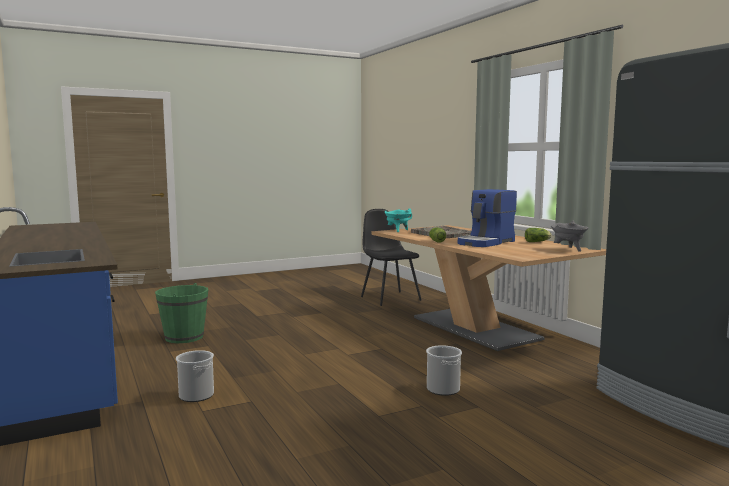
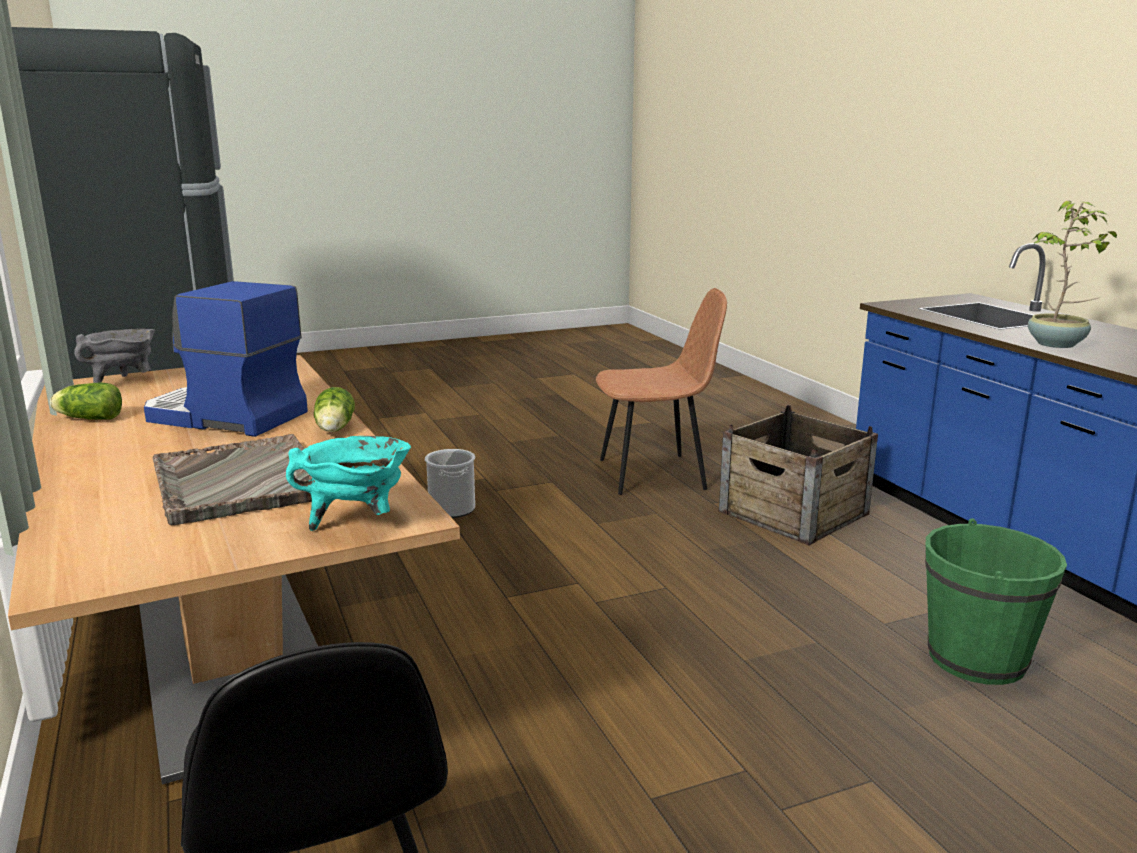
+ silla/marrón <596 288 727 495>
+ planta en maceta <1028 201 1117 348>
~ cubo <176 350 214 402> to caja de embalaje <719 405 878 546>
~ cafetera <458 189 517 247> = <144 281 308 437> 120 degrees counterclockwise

TASK PROMPT: Please return the span of lines above that opens with the one containing "405 878 546>" and closes with the final line, both included, exactly as written and nothing more.

THE COMPLETED TASK:
~ cubo <176 350 214 402> to caja de embalaje <719 405 878 546>
~ cafetera <458 189 517 247> = <144 281 308 437> 120 degrees counterclockwise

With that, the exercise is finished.